[Task details]:
Give back every record word for word, but keep the pictures out.

[Items from a dataset]:
________________________________________

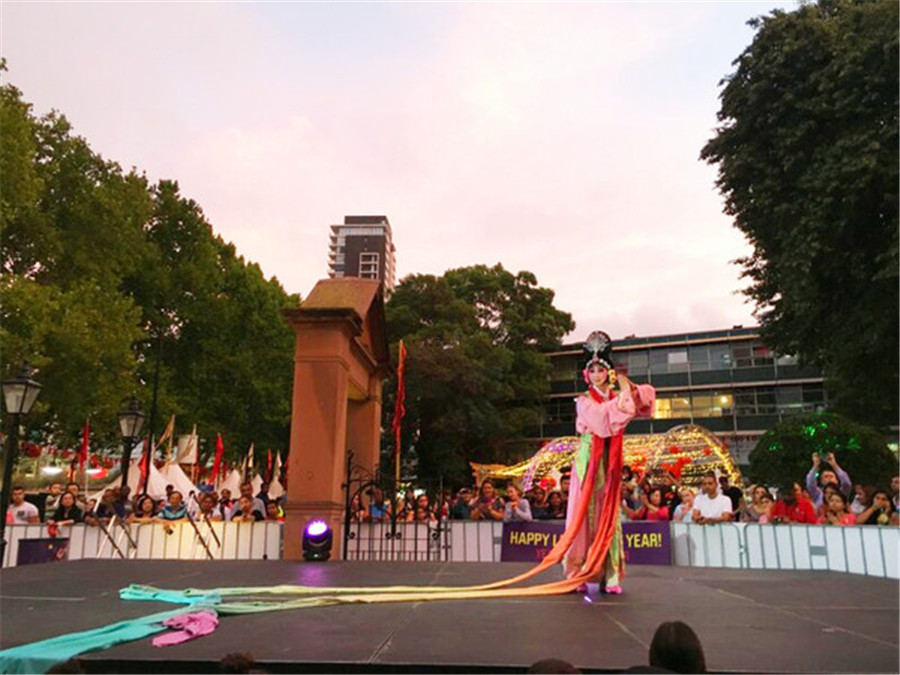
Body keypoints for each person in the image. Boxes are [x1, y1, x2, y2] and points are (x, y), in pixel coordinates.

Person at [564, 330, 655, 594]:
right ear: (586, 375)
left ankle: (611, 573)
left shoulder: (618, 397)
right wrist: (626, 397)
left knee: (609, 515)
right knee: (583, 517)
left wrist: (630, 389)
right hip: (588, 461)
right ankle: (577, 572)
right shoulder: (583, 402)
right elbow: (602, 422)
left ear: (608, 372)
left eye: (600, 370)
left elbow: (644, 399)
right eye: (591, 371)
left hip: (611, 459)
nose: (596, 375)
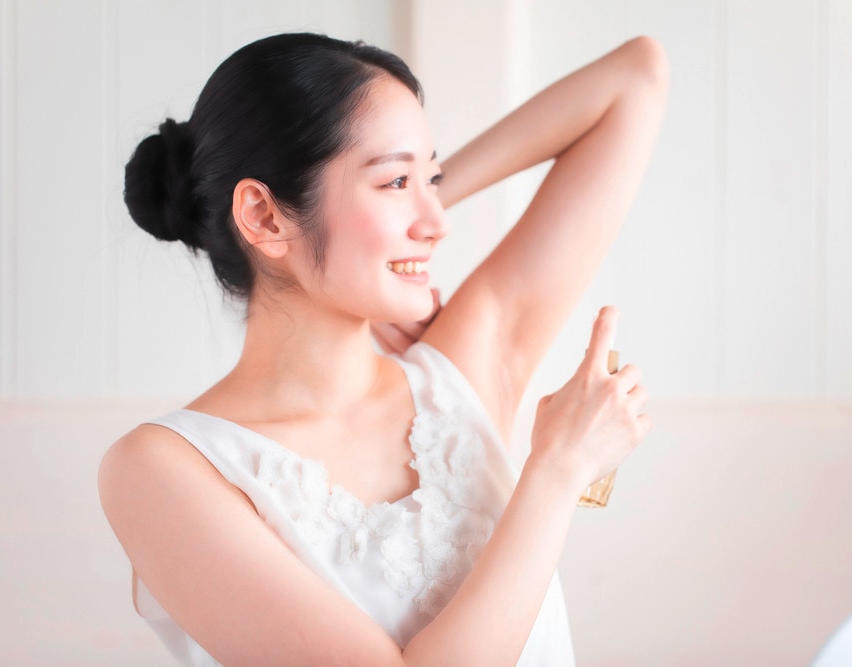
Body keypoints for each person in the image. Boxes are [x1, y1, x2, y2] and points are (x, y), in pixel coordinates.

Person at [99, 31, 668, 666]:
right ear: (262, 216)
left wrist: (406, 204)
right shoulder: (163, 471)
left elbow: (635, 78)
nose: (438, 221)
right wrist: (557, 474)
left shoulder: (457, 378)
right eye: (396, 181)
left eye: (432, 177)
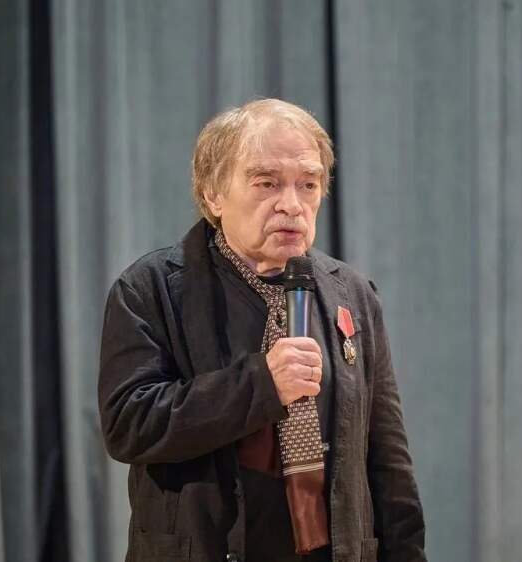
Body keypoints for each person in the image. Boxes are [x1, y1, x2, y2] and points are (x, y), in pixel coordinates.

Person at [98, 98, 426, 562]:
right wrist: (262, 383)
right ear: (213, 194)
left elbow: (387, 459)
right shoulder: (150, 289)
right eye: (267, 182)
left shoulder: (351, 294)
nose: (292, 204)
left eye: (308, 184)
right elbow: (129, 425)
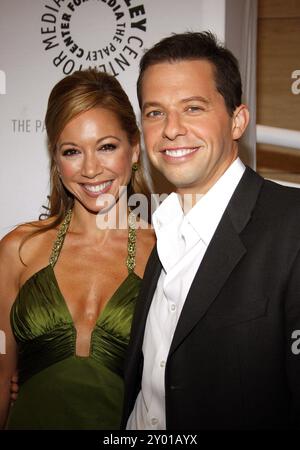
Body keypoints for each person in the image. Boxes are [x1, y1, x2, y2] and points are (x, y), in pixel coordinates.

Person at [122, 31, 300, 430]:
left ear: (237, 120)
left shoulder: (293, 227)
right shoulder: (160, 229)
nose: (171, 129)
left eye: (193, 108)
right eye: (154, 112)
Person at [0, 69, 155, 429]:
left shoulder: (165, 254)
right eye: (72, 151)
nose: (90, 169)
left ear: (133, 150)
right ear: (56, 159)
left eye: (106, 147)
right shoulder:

________________________________________

[Response]:
Body keypoints for each person in the image. Boxes are [x1, y1, x2, y2] and points are (x, y), in pixel coordinates.

Person at [564, 330, 655, 594]:
right ear: (586, 375)
left ankle: (611, 573)
left shoulder: (618, 397)
right wrist: (626, 397)
left knee: (609, 515)
right knee: (583, 517)
left wrist: (630, 389)
right hip: (588, 461)
right ankle: (577, 572)
right shoulder: (583, 402)
right elbow: (602, 422)
left ear: (608, 372)
left eye: (600, 370)
left elbow: (644, 399)
right eye: (591, 371)
left hip: (611, 459)
nose: (596, 375)
Body keypoints for each person in the image. Boxes are [x1, y1, x2, y2] and points are (x, y), in pixel coordinates.

Person at [99, 31, 668, 666]:
right ear: (262, 216)
left wrist: (406, 204)
right shoulder: (163, 471)
left elbow: (635, 78)
nose: (438, 221)
right wrist: (557, 474)
left shoulder: (457, 378)
right eye: (396, 181)
left eye: (432, 177)
Body keypoints for each person in the image. Boxes are [x1, y1, x2, y2] and points are (x, y), in pixel coordinates.

Person at [98, 98, 426, 562]:
right wrist: (262, 383)
right ear: (213, 194)
left elbow: (387, 459)
right shoulder: (150, 289)
right eye: (267, 182)
left shoulder: (351, 294)
nose: (292, 204)
left eye: (308, 184)
right elbow: (129, 425)
Body keypoints for each person in the image. Boxes are [x1, y1, x2, y2] and points are (x, y), in pixel coordinates.

Person at [122, 31, 300, 430]:
left ear: (237, 120)
left shoulder: (293, 227)
right shoulder: (160, 229)
nose: (171, 129)
left eye: (193, 108)
right eye: (154, 112)
Person at [0, 69, 155, 429]:
left shoulder: (165, 254)
right eye: (72, 151)
nose: (90, 169)
left ear: (133, 150)
right ear: (56, 159)
left eye: (106, 147)
right shoulder:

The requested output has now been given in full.